Fort de cette précédente victoire, le CEE a bon espoir de renouveler l’expérience. Car chaque année, en plus des nouveaux inscrits, le collectif reçoit la visite d’étudiants qui font face à des absurdités administratives.
« J’ai l’impression de parler avec un mur », constate Ach après huit ans en France, il se trouve en situation irrégulière depuis novembre 2023 à cause d’une erreur administrative. Après des heures pendus au téléphone, il a appris que son dossier avait été transféré à tort à la sous-préfecture du Raincy (93).
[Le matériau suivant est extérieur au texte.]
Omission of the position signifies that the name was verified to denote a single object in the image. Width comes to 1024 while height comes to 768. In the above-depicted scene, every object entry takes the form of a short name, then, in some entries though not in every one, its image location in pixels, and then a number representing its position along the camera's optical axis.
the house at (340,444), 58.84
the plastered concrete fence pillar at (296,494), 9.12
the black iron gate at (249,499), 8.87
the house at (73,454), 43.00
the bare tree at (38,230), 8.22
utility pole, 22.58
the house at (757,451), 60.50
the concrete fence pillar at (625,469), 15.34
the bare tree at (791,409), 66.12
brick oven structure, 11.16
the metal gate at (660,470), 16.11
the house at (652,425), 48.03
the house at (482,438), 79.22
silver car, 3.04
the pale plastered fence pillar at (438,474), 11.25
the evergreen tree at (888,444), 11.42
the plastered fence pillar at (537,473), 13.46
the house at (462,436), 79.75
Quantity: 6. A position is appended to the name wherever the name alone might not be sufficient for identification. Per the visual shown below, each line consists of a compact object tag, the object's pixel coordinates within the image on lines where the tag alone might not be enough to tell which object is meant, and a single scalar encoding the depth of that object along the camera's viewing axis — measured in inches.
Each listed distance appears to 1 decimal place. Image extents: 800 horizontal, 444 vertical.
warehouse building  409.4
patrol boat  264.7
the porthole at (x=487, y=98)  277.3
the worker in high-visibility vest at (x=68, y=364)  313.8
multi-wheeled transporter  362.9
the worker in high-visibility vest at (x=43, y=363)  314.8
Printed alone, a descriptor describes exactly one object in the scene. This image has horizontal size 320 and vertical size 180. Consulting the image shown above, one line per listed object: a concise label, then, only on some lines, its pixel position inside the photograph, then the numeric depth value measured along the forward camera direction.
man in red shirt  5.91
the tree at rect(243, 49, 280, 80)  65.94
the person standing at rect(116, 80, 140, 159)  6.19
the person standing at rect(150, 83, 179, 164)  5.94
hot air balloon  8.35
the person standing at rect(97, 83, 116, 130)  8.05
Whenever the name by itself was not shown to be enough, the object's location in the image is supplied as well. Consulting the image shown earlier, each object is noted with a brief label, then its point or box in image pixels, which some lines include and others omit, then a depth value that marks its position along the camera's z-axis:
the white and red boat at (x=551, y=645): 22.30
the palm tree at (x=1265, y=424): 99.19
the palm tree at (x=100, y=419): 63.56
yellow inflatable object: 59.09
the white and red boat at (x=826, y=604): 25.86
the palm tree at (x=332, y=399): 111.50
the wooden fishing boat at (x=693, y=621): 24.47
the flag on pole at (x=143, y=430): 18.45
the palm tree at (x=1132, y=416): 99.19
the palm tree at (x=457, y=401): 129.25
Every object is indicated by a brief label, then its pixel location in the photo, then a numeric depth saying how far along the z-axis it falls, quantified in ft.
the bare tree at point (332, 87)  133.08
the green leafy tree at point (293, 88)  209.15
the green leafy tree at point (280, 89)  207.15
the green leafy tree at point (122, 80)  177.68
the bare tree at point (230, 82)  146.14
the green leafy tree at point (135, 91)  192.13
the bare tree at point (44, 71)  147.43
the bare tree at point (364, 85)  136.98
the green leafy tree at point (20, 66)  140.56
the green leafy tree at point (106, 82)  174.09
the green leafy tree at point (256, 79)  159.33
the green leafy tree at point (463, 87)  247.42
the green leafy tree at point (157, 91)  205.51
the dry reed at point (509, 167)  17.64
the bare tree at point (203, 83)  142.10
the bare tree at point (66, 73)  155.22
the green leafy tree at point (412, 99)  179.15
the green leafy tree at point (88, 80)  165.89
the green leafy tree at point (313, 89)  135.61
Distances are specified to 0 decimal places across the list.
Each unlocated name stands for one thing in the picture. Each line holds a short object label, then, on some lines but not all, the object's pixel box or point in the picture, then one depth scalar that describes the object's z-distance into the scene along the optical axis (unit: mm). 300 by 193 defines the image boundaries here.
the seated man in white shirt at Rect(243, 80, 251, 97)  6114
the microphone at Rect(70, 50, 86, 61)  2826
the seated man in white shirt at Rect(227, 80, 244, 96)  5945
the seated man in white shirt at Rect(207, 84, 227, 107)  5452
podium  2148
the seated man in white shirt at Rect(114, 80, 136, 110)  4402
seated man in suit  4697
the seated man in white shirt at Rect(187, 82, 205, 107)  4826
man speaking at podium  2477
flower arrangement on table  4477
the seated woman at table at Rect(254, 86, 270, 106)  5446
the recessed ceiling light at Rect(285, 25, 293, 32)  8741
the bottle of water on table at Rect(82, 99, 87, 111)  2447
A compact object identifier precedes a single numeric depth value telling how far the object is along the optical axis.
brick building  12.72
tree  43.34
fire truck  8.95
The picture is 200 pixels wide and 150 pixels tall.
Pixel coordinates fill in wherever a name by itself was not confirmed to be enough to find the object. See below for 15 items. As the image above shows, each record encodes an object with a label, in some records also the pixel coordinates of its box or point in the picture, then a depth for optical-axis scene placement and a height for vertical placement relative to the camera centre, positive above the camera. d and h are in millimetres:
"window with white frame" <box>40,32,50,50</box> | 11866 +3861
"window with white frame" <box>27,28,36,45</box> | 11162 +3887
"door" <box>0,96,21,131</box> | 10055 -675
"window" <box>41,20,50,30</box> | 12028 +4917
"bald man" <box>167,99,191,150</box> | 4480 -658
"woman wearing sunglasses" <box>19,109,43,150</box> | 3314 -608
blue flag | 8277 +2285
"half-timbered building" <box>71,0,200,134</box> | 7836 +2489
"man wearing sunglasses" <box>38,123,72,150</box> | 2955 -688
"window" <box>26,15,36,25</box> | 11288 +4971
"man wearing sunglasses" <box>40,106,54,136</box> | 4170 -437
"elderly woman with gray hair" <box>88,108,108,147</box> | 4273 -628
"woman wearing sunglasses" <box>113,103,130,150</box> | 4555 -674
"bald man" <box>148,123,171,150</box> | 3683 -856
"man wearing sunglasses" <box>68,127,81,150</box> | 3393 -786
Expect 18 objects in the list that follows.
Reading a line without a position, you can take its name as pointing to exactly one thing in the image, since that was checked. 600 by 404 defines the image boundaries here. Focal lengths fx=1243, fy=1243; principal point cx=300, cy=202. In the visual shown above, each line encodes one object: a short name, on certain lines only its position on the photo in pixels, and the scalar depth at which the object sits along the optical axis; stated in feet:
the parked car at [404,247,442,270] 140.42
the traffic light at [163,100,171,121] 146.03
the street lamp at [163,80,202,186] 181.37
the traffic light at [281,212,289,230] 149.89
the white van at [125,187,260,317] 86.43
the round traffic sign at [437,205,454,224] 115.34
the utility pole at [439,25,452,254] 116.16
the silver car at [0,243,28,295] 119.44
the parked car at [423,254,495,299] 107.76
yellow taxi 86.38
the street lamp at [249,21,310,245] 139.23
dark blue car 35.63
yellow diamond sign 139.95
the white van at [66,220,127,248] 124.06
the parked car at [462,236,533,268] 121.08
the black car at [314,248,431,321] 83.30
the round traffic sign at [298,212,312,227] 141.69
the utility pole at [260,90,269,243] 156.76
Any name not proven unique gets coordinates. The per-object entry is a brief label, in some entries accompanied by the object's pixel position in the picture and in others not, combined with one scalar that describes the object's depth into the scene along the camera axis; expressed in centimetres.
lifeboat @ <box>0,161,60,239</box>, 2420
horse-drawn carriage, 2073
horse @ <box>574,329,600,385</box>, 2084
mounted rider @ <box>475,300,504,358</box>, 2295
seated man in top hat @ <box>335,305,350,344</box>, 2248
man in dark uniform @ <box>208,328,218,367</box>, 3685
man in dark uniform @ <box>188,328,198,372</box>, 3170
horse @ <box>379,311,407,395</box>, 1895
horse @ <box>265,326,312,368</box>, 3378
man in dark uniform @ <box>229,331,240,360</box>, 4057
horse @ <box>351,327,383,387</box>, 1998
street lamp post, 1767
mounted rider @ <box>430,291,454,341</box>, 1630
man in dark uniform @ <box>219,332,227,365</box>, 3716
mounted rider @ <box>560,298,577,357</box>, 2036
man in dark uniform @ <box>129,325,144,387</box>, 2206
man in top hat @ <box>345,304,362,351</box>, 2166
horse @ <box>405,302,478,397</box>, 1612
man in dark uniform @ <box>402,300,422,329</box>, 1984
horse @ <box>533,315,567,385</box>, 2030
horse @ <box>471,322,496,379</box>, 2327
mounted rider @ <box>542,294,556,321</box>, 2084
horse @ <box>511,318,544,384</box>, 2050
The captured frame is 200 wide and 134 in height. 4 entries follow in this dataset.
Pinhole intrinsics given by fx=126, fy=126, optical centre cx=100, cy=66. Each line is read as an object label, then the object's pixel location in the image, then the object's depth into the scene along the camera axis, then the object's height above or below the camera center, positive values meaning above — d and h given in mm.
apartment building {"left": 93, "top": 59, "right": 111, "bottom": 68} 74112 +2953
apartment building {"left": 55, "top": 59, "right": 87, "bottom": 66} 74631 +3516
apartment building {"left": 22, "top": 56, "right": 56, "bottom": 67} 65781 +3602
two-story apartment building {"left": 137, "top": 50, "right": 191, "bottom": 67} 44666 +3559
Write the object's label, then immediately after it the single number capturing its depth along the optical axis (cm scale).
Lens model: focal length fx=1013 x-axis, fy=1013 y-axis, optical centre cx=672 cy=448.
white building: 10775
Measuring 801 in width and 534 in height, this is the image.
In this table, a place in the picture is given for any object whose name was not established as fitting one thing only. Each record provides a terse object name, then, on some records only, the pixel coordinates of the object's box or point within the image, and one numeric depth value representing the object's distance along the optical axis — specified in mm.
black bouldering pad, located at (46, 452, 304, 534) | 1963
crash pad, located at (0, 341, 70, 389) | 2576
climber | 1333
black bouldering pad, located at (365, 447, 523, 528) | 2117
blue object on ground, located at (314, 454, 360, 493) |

Résultat : son titre de séjour a expiré sans qu’il puisse rétablir la situation. Dans la foulée, Ach a perdu ses APL. Pendant trois mois, il a vécu ici et là, sur le canapé de ses amis ou à la rue. « Ça a bouleversé ma vie », décrit cet étudiant en philosophie.
Le jeune homme a finalement trouvé un logement dans le nord de Paris. Le trajet pour se rendre en cours le terrifie chaque jour. « J’évite les endroits où il y a des vendeurs à la sauvette, car c’est là que patrouillent les policiers. J’ai mémorisé leurs mouvements. Maintenant, c’est devenu un réflexe », rapporte Ach.
« Je fais attention à la manière dont je m’habille », poursuit-il. « La mode est devenue un élément de survie », note-t-il, dégaine de rockeur jusqu’aux accessoires. « Il ne faut pas que l’on voit ma race », lâche-t-il.
On ne joue pas dans la même ligue que les étudiants français alors qu’on marche dans la même rue
Des Tunisiens, comme Ach, le CEE en reçoit énormément. « Il y a beaucoup de gens qui viennent du Maghreb, du Sénégal, du Mali, du Congo… Les étudiants viennent des anciens pays colonisés par la France », observent Mehdi et Nader.
Cette réalité historique non assumée, les étudiants étrangers la reçoivent en pleine face. « On ne joue pas dans la même ligue que les étudiants français alors qu’on marche dans la même rue », s’indigne Ach. « C’est quoi la devise de la France déjà ? Liberté, Égalité, Anxiété ».